There was a long silence after that while the two sat gazing out across the blue lake; when Helen spoke again it was to say, “Some day you must tell me all about it, David, because I can help you; but let us not talk about these dreadful things now.” She stopped again, and afterwards went on thoughtfully, “I was thinking still of what you said about immortality, and how very strange it is to think of ceasing to be. Might it not be, David, that heaven is a place not of reward, but of the same ceaseless effort as you spoke of?”

“Ah, yes,” said the other, “that is the thought of 'the wages of going on.' And of course, dear, we would all like those wages; there is no thought that tempts me so much as the possibility of being able to continue the great race forever; but I don't see how we have the least right to demand it, or that the facts give us the least reason to suppose that we will get it. It seems to me simply a fantastic and arbitrary fancy; the re-creating of a worn-out life in that way. I do not think, dearest, that I am in the least justified in claiming an eternity of vision because God gives me an hour; and when I ask Him the question in my own heart I learn simply that I am a wretched, sodden creature that I do not crowd that hour with all infinity and go quite mad at the sight of the beauty that He flings wide before me.”

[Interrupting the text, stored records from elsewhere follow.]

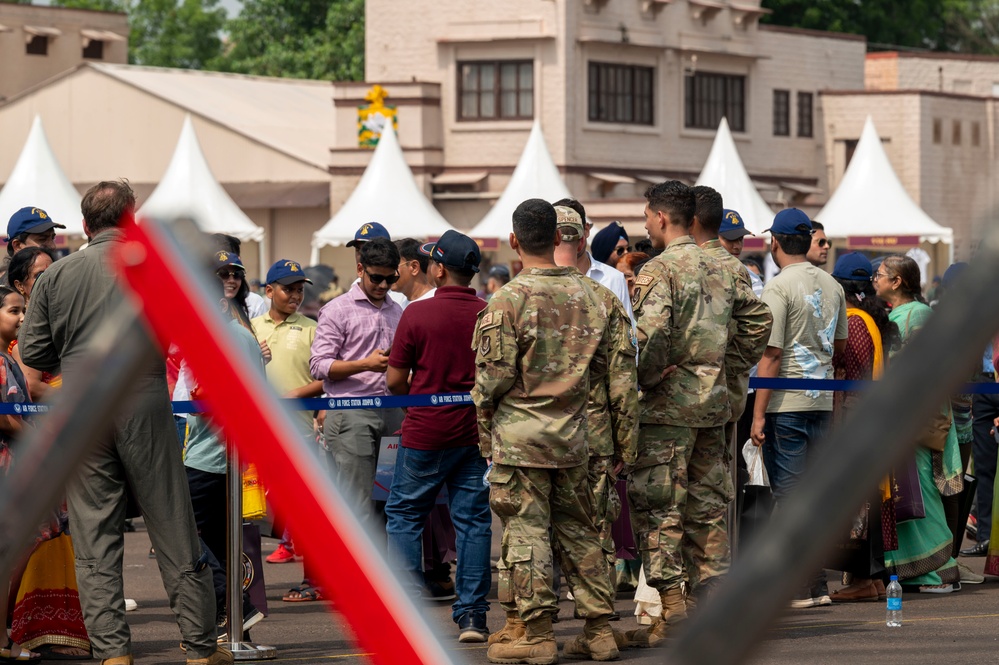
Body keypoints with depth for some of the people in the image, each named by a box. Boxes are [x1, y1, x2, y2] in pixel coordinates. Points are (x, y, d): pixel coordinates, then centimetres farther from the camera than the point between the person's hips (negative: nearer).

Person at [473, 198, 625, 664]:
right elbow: (600, 364, 12)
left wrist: (483, 420, 3)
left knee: (526, 531, -1)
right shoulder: (586, 294, 5)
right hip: (572, 433, 5)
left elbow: (495, 374, -12)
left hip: (520, 433, -5)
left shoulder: (510, 299, -12)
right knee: (578, 530, 12)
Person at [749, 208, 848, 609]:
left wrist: (758, 414, -14)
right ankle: (817, 585, 14)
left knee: (789, 492, -3)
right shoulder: (832, 286, 8)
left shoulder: (778, 288, -12)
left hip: (786, 402, -6)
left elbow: (771, 354, -16)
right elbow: (840, 344, 19)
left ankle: (800, 587, -3)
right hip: (823, 399, 6)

Helen did not reply for a while, and then she asked: “And you think, David, that our life justifies itself no matter how much suffering may be in it?”

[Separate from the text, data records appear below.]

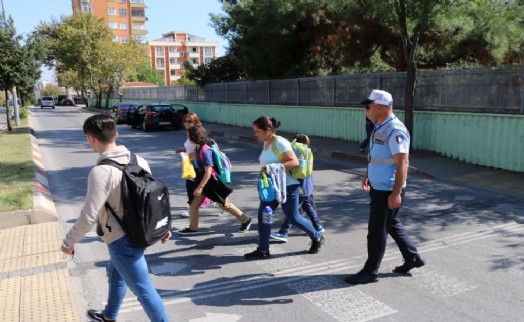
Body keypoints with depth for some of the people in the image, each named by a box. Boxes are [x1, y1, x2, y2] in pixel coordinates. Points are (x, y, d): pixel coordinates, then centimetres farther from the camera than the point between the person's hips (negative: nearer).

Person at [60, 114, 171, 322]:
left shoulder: (101, 172, -25)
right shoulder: (138, 160, -2)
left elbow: (89, 216, -21)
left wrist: (69, 242, -5)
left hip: (121, 240, -9)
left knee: (144, 290, 3)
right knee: (115, 272, 31)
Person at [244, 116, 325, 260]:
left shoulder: (280, 143, -19)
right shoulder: (266, 143, 8)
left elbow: (295, 162, -25)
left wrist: (272, 167, -29)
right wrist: (265, 169, 6)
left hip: (287, 186, -8)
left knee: (293, 217, 3)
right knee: (263, 214, 1)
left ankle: (317, 238, 26)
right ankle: (263, 250, 10)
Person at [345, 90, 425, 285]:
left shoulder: (395, 130, -21)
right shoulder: (380, 127, 10)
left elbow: (402, 163, -26)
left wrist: (396, 193, -28)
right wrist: (368, 176, 23)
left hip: (387, 191, -10)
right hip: (378, 187, 10)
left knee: (377, 230, 1)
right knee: (392, 224, 21)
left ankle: (370, 272, 15)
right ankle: (412, 257, 37)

“I think, dearest,” was his reply, “that the soul's life is struggle, and that the soul's life is sacred; and that to be right, to struggle to be right, is not only life's purpose, but also life's reward; and that each instant of such righteousness is its own warrant, tho the man be swept out of existence in the next.” Then David stopped, and when he went on it was in a lower voice. “Dear Helen,” he said, “after I have told you what I feel I deserve in life, you can understand my not wishing to talk lightly about such things as suffering. Just now, as I sit here at my ease, and in fact all through my poor life, I have felt about such sacred words as duty and righteousness that it would be just as well if they did not ever pass my lips. But there have come to me one or two times, dear, when I dared a little of the labor of things, and drank a drop or two of the wine of the spirit; and those times have lived to haunt me and make me at least not a happy man in my unearned ease. There come to me still just once in a while hours when I get sight of the gleam, hours that make me loathe all that in my hours of comfort I loved; and there comes over me then a kind of Titanic rage, that I should go down a beaten soul because I have not the iron strength of will to lash my own self to life, and tear out of my own heart a little of what power is in it. At such times, Helen, I find just this one wish in my mind,—that God would send to me, cost what it might, some of the fearful experience that rouses a man's soul within him, and makes him live his life in spite of all his dullness and his fear.”

David had not finished, but he halted, because he saw a strange look upon the girl's face. She did not answer him at once, but sat gazing at him; and then she said in a very grave voice, “David, I do not like to hear such words as that from you.”